> _AVAILABLE DATA_
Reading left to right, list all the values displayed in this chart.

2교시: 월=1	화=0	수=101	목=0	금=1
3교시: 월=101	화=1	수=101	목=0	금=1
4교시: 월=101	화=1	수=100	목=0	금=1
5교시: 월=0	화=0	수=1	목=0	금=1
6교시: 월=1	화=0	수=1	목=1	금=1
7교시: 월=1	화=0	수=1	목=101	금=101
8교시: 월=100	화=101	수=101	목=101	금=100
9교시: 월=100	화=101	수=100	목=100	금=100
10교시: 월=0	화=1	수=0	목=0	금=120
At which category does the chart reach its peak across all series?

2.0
...
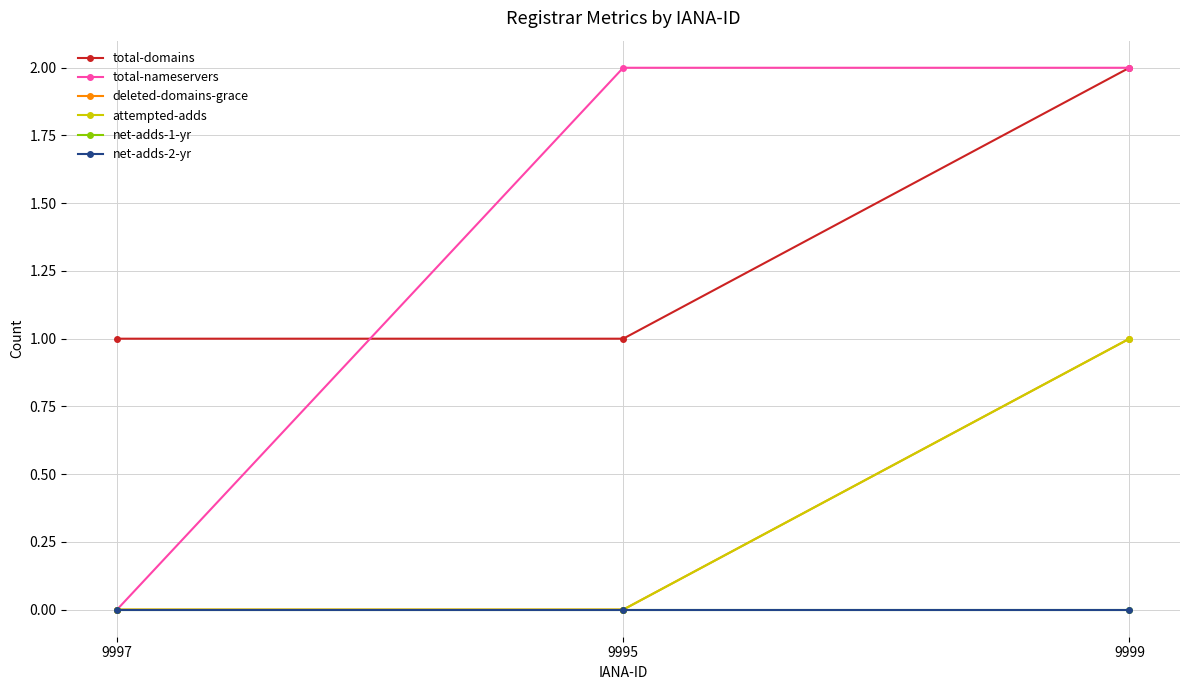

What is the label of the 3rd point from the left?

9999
==
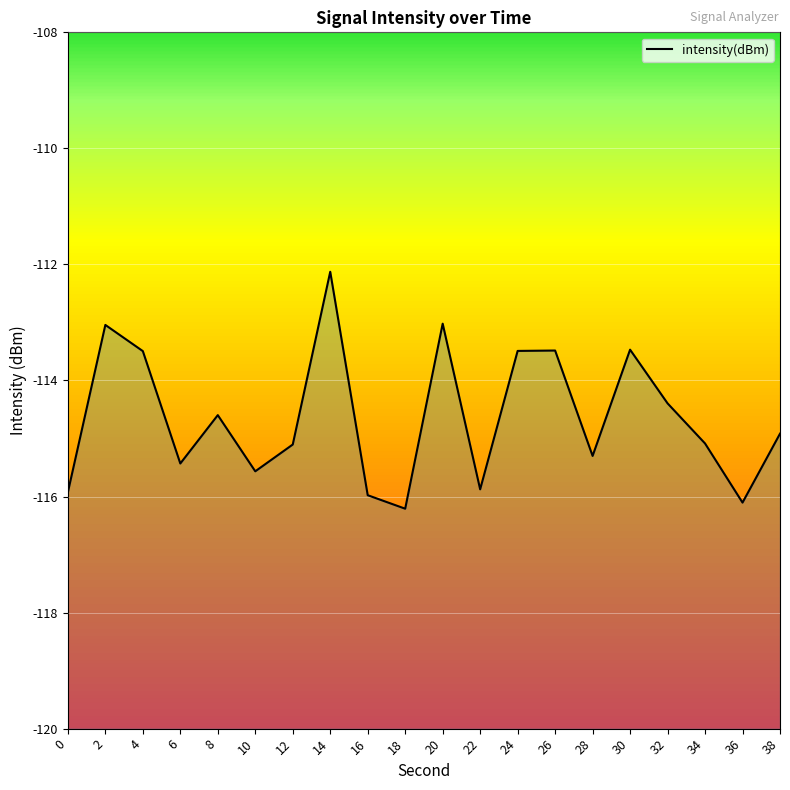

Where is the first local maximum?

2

> _EXERCISE PROMPT_
State how many lines in the data above contain the string "left", matching case exactly. Reply with the number only.

> _WRITTEN REPLY_
2